Featured Post

Applying Email Validation to a JavaFX TextField Using Binding

This example uses the same controller as in a previous post but adds a use case to support email validation.  A Commons Validator object is ...

Thursday, May 26, 2011

Procedural Update in Talend Open Studio

For optimal performance, have the database do most of the work when updating.  Sometimes, this won't be feasible and you'll need to create loops and parameterize queries in a Talend Open Studio job.

SQL Update or Delete

To execute a single SQL UPDATE or DELETE statement, use the t*Row components in the Databases family: tOracleRow, tPostgresqlRow, tMysqlRow.  In the Query box in "Basic settings", enter a SQL string joined with variables taken from the globalMap of the job.

The t*Row components can be called as standalone subjobs, in an iteration, or as the target of a flow.

Procedural Coding

When it isn't practical to render a data transformation in SQL, use a procedure to more cleanly express the algorithm.  In Talend Open Studio, this is implemented using components like tLoop and tFlowToIterate.  These component break a data flow up -- say from an Access datasource -- into distinct iterations.  Each iteration can drive additional processing like keeping a counter of the records processed in a current iteration.
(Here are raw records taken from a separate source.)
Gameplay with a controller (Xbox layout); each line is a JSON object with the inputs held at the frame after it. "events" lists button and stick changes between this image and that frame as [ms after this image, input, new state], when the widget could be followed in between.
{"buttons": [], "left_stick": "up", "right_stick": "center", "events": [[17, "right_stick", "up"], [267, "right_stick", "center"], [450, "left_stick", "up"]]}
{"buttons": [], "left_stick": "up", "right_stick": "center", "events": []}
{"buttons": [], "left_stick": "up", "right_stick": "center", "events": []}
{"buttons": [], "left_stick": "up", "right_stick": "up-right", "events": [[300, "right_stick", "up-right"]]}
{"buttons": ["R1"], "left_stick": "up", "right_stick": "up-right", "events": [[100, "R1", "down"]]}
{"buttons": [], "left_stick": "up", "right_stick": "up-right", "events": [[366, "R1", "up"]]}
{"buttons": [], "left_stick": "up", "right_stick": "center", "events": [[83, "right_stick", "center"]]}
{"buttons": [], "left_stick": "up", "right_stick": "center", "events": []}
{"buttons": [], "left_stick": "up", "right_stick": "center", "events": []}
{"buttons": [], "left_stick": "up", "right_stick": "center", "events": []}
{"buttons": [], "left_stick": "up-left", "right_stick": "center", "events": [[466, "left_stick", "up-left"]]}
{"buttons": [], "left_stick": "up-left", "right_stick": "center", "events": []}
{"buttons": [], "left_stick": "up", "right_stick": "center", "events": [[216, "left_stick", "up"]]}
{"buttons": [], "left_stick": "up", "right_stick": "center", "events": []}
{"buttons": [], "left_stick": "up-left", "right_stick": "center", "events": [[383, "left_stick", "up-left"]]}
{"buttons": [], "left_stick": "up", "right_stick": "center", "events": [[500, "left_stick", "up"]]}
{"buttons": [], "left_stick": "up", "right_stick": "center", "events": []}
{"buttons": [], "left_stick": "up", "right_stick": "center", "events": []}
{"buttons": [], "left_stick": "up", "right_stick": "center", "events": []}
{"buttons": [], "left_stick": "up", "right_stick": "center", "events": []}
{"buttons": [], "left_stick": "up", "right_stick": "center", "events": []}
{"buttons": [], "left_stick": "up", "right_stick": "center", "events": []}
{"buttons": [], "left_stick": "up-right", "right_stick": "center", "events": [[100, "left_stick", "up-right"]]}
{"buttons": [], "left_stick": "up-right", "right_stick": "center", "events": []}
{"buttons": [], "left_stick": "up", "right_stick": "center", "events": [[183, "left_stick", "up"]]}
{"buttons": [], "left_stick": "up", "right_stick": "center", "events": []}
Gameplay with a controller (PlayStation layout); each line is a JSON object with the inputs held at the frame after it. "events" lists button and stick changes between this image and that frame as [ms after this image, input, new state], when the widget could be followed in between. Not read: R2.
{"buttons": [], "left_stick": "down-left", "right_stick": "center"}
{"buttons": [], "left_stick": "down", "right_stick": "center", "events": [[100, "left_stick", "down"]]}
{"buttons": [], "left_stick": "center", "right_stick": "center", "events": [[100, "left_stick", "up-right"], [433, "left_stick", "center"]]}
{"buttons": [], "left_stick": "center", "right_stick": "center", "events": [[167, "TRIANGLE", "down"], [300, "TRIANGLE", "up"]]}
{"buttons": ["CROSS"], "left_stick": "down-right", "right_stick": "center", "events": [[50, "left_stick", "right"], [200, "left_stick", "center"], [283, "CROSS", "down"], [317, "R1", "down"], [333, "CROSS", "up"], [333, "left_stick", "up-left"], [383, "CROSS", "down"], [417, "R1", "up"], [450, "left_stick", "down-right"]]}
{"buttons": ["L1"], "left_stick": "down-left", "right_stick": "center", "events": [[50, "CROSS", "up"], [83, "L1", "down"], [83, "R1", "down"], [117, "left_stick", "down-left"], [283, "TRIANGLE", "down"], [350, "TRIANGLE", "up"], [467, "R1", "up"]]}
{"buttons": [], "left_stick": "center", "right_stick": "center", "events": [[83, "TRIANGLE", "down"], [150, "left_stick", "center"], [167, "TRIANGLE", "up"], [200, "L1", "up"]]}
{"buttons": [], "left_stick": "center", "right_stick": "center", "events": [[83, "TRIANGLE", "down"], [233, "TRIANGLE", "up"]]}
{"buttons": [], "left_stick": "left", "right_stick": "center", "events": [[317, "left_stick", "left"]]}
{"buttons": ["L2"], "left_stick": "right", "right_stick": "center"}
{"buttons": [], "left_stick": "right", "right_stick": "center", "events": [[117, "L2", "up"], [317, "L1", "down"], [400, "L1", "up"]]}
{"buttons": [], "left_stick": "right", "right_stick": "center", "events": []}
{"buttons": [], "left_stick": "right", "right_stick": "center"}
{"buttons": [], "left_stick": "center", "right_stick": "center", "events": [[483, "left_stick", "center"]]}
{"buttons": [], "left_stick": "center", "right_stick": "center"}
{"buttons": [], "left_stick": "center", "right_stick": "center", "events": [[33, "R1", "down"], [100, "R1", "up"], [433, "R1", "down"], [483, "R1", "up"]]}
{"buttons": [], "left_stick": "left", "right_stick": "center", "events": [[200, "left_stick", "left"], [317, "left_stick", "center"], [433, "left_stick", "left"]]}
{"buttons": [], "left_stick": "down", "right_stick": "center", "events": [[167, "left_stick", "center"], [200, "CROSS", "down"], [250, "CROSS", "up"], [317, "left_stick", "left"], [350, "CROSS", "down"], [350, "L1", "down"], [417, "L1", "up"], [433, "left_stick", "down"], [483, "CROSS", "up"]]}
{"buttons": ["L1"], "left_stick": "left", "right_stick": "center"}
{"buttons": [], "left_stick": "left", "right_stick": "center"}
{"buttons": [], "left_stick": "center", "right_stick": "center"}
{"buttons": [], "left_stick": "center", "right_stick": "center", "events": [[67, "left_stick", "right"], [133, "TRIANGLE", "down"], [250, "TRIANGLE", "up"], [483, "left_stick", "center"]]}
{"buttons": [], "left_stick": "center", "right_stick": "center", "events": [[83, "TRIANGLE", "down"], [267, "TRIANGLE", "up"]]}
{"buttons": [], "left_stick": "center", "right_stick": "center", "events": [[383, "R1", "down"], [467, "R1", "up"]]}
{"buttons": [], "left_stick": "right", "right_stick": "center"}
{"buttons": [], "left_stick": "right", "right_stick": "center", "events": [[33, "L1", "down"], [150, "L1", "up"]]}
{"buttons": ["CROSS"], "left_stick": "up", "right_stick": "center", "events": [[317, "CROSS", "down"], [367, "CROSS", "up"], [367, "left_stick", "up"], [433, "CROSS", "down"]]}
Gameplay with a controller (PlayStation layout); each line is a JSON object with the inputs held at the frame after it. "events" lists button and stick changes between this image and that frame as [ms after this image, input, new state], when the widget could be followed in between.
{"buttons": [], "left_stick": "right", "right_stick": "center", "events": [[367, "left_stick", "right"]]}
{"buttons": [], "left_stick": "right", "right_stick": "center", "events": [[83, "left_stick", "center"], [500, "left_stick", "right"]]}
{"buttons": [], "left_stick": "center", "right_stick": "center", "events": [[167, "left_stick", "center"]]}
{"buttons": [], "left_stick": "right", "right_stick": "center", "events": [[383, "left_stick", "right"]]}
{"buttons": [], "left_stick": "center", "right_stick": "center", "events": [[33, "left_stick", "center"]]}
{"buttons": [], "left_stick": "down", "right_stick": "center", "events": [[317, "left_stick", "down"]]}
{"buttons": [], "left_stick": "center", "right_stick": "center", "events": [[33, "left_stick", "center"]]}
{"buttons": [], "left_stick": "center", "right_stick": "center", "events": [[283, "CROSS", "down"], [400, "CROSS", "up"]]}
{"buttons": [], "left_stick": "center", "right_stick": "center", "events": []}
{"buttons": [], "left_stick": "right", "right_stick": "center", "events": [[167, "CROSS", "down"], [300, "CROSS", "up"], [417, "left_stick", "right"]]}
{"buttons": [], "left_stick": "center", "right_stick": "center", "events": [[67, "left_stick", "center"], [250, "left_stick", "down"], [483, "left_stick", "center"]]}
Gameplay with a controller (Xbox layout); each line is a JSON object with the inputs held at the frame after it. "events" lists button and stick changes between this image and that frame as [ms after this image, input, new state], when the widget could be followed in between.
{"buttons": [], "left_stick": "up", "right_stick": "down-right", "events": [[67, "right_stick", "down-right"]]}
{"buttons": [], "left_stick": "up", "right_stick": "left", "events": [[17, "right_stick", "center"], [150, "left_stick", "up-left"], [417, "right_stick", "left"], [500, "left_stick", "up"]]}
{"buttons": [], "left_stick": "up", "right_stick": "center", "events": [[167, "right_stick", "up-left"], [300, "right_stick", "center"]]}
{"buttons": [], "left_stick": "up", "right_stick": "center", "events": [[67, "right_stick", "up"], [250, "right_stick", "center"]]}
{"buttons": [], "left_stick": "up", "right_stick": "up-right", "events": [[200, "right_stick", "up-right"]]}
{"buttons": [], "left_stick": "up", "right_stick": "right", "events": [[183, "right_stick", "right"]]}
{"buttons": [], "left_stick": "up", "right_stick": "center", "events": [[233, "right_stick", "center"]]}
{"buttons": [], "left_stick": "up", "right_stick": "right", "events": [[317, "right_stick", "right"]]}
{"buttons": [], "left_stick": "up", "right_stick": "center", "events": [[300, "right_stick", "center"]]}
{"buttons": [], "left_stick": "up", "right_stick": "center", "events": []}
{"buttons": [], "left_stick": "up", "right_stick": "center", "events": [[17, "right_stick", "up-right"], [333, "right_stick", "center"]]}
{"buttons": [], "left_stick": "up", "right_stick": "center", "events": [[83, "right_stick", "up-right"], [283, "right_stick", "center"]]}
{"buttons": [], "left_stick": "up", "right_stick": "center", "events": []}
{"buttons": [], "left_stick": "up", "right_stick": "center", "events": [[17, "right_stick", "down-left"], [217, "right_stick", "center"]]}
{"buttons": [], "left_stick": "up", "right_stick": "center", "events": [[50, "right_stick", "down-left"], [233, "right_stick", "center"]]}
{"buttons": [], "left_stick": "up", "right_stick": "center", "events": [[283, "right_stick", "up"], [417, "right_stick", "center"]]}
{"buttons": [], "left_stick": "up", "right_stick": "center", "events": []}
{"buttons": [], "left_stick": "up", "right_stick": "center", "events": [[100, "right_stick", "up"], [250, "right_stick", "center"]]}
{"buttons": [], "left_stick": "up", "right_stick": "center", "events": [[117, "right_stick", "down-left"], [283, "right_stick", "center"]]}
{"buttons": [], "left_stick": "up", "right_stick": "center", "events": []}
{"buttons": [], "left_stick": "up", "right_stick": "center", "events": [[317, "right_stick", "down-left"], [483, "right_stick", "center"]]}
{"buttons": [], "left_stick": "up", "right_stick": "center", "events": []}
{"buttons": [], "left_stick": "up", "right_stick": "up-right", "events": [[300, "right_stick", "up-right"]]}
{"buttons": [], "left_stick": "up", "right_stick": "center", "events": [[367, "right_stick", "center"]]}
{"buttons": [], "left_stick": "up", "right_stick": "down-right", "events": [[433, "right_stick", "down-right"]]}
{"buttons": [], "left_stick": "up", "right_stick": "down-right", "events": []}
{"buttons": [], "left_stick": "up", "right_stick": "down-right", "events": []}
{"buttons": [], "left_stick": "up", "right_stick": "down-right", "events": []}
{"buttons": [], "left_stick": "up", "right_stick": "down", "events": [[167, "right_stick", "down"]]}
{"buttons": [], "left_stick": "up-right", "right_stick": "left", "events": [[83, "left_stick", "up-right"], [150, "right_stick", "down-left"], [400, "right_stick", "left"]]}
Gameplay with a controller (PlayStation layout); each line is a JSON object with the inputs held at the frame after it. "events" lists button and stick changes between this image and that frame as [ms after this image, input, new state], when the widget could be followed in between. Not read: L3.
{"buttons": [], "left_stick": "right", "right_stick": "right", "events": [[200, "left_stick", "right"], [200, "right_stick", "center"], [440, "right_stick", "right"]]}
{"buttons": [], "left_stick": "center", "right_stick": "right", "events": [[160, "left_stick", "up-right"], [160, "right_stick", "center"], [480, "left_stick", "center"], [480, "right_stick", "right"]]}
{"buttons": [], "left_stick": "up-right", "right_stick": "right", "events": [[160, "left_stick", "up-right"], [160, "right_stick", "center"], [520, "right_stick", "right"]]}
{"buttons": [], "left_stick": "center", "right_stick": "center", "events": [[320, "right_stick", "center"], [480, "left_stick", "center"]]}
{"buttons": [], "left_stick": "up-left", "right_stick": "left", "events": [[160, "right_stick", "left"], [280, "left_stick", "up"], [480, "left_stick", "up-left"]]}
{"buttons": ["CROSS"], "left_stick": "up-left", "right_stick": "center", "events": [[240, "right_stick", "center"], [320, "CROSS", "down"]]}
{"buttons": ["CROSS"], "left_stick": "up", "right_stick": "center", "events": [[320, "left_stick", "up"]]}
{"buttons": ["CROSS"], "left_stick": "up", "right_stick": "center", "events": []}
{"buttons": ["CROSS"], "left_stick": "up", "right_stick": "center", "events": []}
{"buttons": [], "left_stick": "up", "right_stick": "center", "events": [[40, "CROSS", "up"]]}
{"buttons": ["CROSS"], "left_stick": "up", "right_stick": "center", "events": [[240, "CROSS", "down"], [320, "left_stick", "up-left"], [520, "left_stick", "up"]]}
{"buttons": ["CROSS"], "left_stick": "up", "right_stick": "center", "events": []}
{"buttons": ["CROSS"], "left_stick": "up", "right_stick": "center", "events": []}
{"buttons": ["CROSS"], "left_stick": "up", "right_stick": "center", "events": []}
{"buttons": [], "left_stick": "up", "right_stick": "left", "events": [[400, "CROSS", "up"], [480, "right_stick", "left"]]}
In this post, a table "UpdateTestSourceTable" is loaded with 5 records.  Each record contains a RECORD_ID which is a business record key that is not unique.  An auto-increment DB_RECORD_ID is used for uniqueness.  SEC_ROW is a column that defines ordering within a RECORD_ID.  Initially, this is empty.  The job in this post will set the value as in the screenshot.

Data Used in Example

This job implements the following procedural algorithm.  RECORD_ID is a business record key with meaning, but is not unique in the table.  DB_RECORD_ID is a surrogate key that guarantees uniqueness.

Get a list of distinct RECORD_IDS from a table
For each RECORD_ID 
    Initialize a COUNTER variable 
    Find a list of records matching RECORD_IDS (Get "DB_RECORD_ID")
    Map the fields
    Increment the COUNTER variable
    Update the table using COUNTER constrained by DB_RECORD_ID

The job uses a tAccessInput "Get Rec Ids" to start the processing.  tAccessInput goes into a tFlowToIterate.  For each iteration, the next five components are called.
Job Loading Records by Iteration

 Lookup Rec is a second tAccessInput that runs a query returning the distinct DB_RECORD_IDs.  It uses row1.record_id as a parameter.  Here is the SQL with the parameter.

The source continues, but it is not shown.